My earlier education had been undistinguished, so I surprised myself by graduating with honors in 1976. Yet it was without a clear path to future employment while my children still needed a mom around the house. So when the Department of English offered me a teaching fellowship that enabled me to earn an MA gratis, and also provided a small stipend for teaching in the writing lab, I grabbed it. In 18 months, I was able to save enough to purchase a used Volkswagen bug that I drove up to the Bread Loaf School of English in Vermont for the summer session in my final year.

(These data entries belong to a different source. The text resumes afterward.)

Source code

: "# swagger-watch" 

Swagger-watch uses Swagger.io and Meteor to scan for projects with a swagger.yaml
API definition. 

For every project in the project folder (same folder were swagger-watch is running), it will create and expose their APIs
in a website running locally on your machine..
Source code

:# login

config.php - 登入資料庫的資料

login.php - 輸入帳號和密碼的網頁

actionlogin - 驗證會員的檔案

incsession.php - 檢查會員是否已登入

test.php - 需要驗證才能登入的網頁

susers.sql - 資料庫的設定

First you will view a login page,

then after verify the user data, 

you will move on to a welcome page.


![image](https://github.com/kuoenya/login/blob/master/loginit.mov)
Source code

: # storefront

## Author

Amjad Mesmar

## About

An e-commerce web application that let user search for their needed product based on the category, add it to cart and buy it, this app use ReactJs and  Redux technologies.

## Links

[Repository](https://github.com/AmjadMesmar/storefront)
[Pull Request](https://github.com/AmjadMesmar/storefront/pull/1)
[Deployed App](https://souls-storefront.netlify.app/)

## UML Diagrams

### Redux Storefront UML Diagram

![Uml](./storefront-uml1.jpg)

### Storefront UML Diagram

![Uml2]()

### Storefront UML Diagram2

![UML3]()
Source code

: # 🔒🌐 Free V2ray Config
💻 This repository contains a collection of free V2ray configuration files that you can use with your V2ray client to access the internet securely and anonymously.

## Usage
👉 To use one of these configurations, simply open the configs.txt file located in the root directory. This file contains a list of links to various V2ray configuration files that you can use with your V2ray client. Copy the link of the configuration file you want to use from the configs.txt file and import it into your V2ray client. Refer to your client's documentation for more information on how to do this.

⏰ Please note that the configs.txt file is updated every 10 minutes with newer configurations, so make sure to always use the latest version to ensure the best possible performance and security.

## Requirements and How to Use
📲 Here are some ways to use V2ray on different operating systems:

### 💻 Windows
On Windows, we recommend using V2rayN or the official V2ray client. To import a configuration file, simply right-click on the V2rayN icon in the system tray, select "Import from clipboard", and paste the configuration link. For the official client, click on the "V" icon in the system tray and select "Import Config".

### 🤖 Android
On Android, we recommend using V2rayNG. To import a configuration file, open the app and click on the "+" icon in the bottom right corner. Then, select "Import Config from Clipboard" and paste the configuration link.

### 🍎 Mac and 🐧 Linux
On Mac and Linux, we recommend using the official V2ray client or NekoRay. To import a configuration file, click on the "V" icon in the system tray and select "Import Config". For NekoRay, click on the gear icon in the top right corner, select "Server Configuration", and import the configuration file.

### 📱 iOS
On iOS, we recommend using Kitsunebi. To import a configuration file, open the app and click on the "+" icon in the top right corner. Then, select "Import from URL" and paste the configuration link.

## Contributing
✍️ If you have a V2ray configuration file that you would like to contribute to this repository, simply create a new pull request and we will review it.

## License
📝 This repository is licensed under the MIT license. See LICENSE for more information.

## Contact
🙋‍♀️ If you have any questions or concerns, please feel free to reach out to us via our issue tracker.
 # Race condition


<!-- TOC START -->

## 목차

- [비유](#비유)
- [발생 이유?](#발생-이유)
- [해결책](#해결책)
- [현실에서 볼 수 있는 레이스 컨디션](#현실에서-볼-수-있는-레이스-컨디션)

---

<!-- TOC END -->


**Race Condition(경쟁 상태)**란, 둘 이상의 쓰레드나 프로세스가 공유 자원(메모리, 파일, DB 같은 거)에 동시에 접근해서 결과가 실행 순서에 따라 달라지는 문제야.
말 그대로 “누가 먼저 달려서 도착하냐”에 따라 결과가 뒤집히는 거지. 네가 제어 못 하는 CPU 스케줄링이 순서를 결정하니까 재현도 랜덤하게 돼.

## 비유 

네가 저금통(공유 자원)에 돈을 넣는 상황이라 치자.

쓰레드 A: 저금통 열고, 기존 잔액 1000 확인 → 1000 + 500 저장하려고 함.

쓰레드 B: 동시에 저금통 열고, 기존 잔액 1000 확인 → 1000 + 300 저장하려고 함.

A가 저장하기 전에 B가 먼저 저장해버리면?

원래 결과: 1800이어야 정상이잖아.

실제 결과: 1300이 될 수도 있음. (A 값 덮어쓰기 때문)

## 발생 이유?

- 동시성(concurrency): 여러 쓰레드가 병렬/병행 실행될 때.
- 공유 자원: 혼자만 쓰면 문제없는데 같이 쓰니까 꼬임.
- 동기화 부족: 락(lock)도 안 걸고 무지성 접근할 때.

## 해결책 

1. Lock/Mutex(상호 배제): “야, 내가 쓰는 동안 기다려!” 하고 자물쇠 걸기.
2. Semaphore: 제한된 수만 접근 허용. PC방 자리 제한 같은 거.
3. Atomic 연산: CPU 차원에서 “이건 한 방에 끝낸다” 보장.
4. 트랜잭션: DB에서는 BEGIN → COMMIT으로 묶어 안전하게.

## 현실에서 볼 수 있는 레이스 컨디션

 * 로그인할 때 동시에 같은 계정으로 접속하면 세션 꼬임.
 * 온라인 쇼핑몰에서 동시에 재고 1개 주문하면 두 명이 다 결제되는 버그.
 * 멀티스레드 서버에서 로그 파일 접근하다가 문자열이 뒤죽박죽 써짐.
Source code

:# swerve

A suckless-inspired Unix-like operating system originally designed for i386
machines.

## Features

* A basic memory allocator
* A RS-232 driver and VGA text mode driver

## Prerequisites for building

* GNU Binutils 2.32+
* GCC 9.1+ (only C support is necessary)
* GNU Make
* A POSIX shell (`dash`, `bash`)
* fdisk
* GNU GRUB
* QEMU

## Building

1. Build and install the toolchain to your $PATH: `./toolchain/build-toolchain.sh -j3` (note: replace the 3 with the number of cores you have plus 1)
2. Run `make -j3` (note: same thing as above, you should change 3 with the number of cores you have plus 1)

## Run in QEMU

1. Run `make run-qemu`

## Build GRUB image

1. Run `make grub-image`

4. Community life on Buckingham Road. In the summer months, some of us grew food, mostly New Jersey tomatoes like Rutgers’ Early Girls and Better Boys (an instant nostalgia point for me), and this also nurtured a culture of sharing: in addition to an exceptional tomato harvest, tools, labor (moving heavy furniture, hedge trimming, small repairs), child care, backyard barbecues, car pools and rides, recipes and advice. I didn’t know the political leanings of my neighbors, or care to, and the idea that one only socialized along those lines would have been laughable.  Hello Transition Street before its time?

Both my adult children – the eldest turns 50 this year — are nostalgic for the walkable, bikeable, friendly, green, safe community they grew up in: badminton in the backyard, Frisbee in the parks, neighborhood friends, and best of all, the freedom from constant parental supervision. Maybe it really does take a village.

And I feel nostalgic for the 1970s in a small town on their behalf, and not only because eggs were cheaper and life simpler (and you got to go to sleep-away camp) but because between then and now, the decades of ‘shop until you drop,’ ‘greed is good,’ ‘Made in China,’ and ‘upgrade everything,’ brought us to where we are today.  Is there a way back to the future? Perhaps.

Naomi Klein again: “…if there has ever been a moment to advance a plan to heal the planet that also heals our broken economies and our shattered communities, this is it.”